Aim of the exercise = The response should consist of the listing, repeated word for word.

** Entries provided follows **

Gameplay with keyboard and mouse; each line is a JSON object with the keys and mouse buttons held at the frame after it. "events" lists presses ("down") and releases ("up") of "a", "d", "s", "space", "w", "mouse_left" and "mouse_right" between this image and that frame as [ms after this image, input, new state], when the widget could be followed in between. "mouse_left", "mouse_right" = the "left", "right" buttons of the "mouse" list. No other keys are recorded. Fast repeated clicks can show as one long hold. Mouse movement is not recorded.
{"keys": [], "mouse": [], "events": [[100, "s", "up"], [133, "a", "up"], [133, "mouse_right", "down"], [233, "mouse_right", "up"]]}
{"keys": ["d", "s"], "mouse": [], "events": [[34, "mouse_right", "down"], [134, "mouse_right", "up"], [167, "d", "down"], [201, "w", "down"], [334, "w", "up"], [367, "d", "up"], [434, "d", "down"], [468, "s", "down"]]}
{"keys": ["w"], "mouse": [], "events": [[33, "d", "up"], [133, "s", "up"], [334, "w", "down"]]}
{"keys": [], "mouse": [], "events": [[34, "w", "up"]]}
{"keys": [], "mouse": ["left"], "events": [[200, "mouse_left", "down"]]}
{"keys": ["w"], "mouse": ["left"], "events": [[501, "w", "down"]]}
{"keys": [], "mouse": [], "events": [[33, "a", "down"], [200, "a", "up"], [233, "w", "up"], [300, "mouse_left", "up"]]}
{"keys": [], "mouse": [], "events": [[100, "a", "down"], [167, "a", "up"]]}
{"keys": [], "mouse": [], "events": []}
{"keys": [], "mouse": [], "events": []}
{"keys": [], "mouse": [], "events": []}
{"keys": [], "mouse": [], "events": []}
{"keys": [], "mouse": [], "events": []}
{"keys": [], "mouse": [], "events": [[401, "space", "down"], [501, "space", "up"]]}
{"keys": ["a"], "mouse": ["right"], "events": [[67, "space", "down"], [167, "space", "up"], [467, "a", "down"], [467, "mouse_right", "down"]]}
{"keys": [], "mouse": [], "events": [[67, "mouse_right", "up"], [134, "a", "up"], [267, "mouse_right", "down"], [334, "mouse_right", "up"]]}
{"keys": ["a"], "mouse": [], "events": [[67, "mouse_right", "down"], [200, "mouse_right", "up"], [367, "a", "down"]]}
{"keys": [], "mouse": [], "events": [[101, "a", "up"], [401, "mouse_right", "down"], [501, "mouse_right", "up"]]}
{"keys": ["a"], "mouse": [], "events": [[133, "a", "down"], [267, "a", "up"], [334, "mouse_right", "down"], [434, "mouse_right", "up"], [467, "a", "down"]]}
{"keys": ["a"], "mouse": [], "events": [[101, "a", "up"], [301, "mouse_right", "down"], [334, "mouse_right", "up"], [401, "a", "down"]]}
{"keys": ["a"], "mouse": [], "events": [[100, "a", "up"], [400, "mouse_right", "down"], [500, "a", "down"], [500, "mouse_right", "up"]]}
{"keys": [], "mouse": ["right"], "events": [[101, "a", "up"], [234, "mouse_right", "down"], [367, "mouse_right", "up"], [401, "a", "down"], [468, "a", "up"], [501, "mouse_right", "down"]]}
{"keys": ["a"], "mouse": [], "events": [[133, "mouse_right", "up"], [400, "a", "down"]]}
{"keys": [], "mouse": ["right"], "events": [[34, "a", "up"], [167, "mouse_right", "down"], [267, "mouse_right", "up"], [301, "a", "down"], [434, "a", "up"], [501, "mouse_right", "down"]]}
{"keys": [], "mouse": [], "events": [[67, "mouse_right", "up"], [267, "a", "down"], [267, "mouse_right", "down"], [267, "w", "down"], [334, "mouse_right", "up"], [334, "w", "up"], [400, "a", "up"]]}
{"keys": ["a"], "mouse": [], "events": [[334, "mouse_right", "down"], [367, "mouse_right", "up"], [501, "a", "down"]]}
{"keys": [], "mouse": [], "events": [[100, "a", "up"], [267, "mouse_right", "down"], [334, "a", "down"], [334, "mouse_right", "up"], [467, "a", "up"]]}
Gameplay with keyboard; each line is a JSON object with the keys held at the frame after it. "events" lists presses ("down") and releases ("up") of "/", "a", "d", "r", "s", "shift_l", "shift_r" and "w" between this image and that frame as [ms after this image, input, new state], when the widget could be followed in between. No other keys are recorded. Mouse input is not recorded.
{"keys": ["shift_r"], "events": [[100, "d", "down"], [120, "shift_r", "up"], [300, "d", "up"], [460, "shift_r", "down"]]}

** End of Entries provided **

Written solution =
Gameplay with keyboard and mouse; each line is a JSON object with the keys and mouse buttons held at the frame after it. "events" lists presses ("down") and releases ("up") of "a", "d", "s", "space", "w", "mouse_left" and "mouse_right" between this image and that frame as [ms after this image, input, new state], when the widget could be followed in between. "mouse_left", "mouse_right" = the "left", "right" buttons of the "mouse" list. No other keys are recorded. Fast repeated clicks can show as one long hold. Mouse movement is not recorded.
{"keys": [], "mouse": [], "events": [[100, "s", "up"], [133, "a", "up"], [133, "mouse_right", "down"], [233, "mouse_right", "up"]]}
{"keys": ["d", "s"], "mouse": [], "events": [[34, "mouse_right", "down"], [134, "mouse_right", "up"], [167, "d", "down"], [201, "w", "down"], [334, "w", "up"], [367, "d", "up"], [434, "d", "down"], [468, "s", "down"]]}
{"keys": ["w"], "mouse": [], "events": [[33, "d", "up"], [133, "s", "up"], [334, "w", "down"]]}
{"keys": [], "mouse": [], "events": [[34, "w", "up"]]}
{"keys": [], "mouse": ["left"], "events": [[200, "mouse_left", "down"]]}
{"keys": ["w"], "mouse": ["left"], "events": [[501, "w", "down"]]}
{"keys": [], "mouse": [], "events": [[33, "a", "down"], [200, "a", "up"], [233, "w", "up"], [300, "mouse_left", "up"]]}
{"keys": [], "mouse": [], "events": [[100, "a", "down"], [167, "a", "up"]]}
{"keys": [], "mouse": [], "events": []}
{"keys": [], "mouse": [], "events": []}
{"keys": [], "mouse": [], "events": []}
{"keys": [], "mouse": [], "events": []}
{"keys": [], "mouse": [], "events": []}
{"keys": [], "mouse": [], "events": [[401, "space", "down"], [501, "space", "up"]]}
{"keys": ["a"], "mouse": ["right"], "events": [[67, "space", "down"], [167, "space", "up"], [467, "a", "down"], [467, "mouse_right", "down"]]}
{"keys": [], "mouse": [], "events": [[67, "mouse_right", "up"], [134, "a", "up"], [267, "mouse_right", "down"], [334, "mouse_right", "up"]]}
{"keys": ["a"], "mouse": [], "events": [[67, "mouse_right", "down"], [200, "mouse_right", "up"], [367, "a", "down"]]}
{"keys": [], "mouse": [], "events": [[101, "a", "up"], [401, "mouse_right", "down"], [501, "mouse_right", "up"]]}
{"keys": ["a"], "mouse": [], "events": [[133, "a", "down"], [267, "a", "up"], [334, "mouse_right", "down"], [434, "mouse_right", "up"], [467, "a", "down"]]}
{"keys": ["a"], "mouse": [], "events": [[101, "a", "up"], [301, "mouse_right", "down"], [334, "mouse_right", "up"], [401, "a", "down"]]}
{"keys": ["a"], "mouse": [], "events": [[100, "a", "up"], [400, "mouse_right", "down"], [500, "a", "down"], [500, "mouse_right", "up"]]}
{"keys": [], "mouse": ["right"], "events": [[101, "a", "up"], [234, "mouse_right", "down"], [367, "mouse_right", "up"], [401, "a", "down"], [468, "a", "up"], [501, "mouse_right", "down"]]}
{"keys": ["a"], "mouse": [], "events": [[133, "mouse_right", "up"], [400, "a", "down"]]}
{"keys": [], "mouse": ["right"], "events": [[34, "a", "up"], [167, "mouse_right", "down"], [267, "mouse_right", "up"], [301, "a", "down"], [434, "a", "up"], [501, "mouse_right", "down"]]}
{"keys": [], "mouse": [], "events": [[67, "mouse_right", "up"], [267, "a", "down"], [267, "mouse_right", "down"], [267, "w", "down"], [334, "mouse_right", "up"], [334, "w", "up"], [400, "a", "up"]]}
{"keys": ["a"], "mouse": [], "events": [[334, "mouse_right", "down"], [367, "mouse_right", "up"], [501, "a", "down"]]}
{"keys": [], "mouse": [], "events": [[100, "a", "up"], [267, "mouse_right", "down"], [334, "a", "down"], [334, "mouse_right", "up"], [467, "a", "up"]]}
Gameplay with keyboard; each line is a JSON object with the keys held at the frame after it. "events" lists presses ("down") and releases ("up") of "/", "a", "d", "r", "s", "shift_l", "shift_r" and "w" between this image and that frame as [ms after this image, input, new state], when the widget could be followed in between. No other keys are recorded. Mouse input is not recorded.
{"keys": ["shift_r"], "events": [[100, "d", "down"], [120, "shift_r", "up"], [300, "d", "up"], [460, "shift_r", "down"]]}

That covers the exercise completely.